:: Consigne a ::
Relevez toutes les lignes de la liste qui contiennent la chaîne "series", en tenant compte de la casse.

:: Extrait du texte ::
◆ ◆ ◆

Il fallut donc se contenter de négocier avec les Arabes comme les autres peuples avaient fait, c'est-à-dire, de leur porter de l'or et de l'argent pour leurs marchandises. On commerce encore avec eux de la même manière; la caravane d'Alep et le vaisseau royal de Suez y portent des sommes immenses c.

La nature avait destiné les Arabes au commerce; elle ne les avait pas destinés à la guerre : mais, lorsque ces peuples tranquilles se trouvèrent sur les frontières des Parthes et des Romains, ils devinrent auxiliaires des uns et des autres. Elius Gallus les avait trouvés commerçants; Mahomet les trouva guerriers : il leur donna de l'enthousiasme, et les voilà conquérants. Le commerce des Romains aux Indes était considérable. Strabon d avait appris en Egypte qu'ils y employaient cent vingt navires : ce commerce ne se soutenait encore que par leur argent. Ils y envoyaient, tous les ans, cinquante millions de sesterces. Pline e dit que les marchandises qu'on en rapportait se vendaient à Rome le centuple. Je crois qu'il parle trop généralement : ce profit, fait une fois, tout le monde aura voulu le faire; et, dès ce moment, personne ne l'aura fait.

◆ ◆ ◆

Entrées enregistrées
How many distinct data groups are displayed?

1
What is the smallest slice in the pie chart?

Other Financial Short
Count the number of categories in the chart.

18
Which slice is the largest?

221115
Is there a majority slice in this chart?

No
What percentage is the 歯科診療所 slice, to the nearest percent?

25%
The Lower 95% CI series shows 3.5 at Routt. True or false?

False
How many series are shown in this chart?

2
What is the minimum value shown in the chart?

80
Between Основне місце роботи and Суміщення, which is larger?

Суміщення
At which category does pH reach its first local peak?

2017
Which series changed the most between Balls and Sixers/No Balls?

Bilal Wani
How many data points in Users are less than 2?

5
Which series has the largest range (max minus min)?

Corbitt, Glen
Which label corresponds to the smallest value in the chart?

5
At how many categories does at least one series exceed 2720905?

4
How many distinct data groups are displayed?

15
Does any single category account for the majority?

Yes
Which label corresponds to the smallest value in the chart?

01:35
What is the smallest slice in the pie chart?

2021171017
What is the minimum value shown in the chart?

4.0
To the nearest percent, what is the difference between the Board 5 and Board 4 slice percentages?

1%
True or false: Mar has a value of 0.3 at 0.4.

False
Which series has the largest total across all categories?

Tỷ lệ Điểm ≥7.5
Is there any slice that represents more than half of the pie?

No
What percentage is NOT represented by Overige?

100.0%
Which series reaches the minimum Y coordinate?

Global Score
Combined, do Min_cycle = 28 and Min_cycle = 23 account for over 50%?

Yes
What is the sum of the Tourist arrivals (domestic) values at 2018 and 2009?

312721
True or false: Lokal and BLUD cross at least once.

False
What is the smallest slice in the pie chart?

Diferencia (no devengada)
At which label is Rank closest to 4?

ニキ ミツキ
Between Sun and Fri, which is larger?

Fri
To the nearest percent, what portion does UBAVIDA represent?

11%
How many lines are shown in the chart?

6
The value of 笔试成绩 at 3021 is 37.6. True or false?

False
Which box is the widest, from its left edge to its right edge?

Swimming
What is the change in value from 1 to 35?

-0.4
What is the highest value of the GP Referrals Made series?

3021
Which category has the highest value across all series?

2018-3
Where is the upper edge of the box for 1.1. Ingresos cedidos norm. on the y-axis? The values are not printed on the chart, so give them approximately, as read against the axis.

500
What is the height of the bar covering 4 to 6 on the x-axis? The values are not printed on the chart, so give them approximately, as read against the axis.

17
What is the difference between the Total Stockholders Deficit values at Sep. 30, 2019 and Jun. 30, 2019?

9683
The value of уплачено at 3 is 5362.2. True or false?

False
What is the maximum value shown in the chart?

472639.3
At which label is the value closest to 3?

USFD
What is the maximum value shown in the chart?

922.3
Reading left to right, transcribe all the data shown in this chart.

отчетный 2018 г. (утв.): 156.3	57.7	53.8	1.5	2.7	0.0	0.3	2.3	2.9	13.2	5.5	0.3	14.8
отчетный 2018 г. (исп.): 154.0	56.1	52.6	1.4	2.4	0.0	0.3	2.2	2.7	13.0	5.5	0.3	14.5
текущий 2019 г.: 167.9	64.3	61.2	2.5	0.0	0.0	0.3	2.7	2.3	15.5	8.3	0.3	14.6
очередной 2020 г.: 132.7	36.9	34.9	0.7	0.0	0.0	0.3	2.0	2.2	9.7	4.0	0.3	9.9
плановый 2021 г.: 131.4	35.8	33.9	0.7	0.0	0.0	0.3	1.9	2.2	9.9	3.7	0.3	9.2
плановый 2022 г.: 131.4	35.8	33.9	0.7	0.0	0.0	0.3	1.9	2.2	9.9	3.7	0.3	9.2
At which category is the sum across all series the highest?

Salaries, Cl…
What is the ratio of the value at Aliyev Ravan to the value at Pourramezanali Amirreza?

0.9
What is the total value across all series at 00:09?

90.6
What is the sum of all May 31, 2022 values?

◆ ◆ ◆

:: Consigne b ::
Veuillez reproduire l'extrait entre "La nature avait" et "ne l'aura fait.", inclus, en changeant partout "Romains" en "Grecs".

:: Résultat a ::
The Lower 95% CI series shows 3.5 at Routt. True or false?
How many series are shown in this chart?
Which series changed the most between Balls and Sixers/No Balls?
Which series has the largest range (max minus min)?
At how many categories does at least one series exceed 2720905?
Which series has the largest total across all categories?
Which series reaches the minimum Y coordinate?
What is the highest value of the GP Referrals Made series?
Which category has the highest value across all series?
At which category is the sum across all series the highest?
What is the total value across all series at 00:09?

:: Résultat b ::
La nature avait destiné les Arabes au commerce; elle ne les avait pas destinés à la guerre : mais, lorsque ces peuples tranquilles se trouvèrent sur les frontières des Parthes et des Grecs, ils devinrent auxiliaires des uns et des autres. Elius Gallus les avait trouvés commerçants; Mahomet les trouva guerriers : il leur donna de l'enthousiasme, et les voilà conquérants. Le commerce des Grecs aux Indes était considérable. Strabon d avait appris en Egypte qu'ils y employaient cent vingt navires : ce commerce ne se soutenait encore que par leur argent. Ils y envoyaient, tous les ans, cinquante millions de sesterces. Pline e dit que les marchandises qu'on en rapportait se vendaient à Rome le centuple. Je crois qu'il parle trop généralement : ce profit, fait une fois, tout le monde aura voulu le faire; et, dès ce moment, personne ne l'aura fait.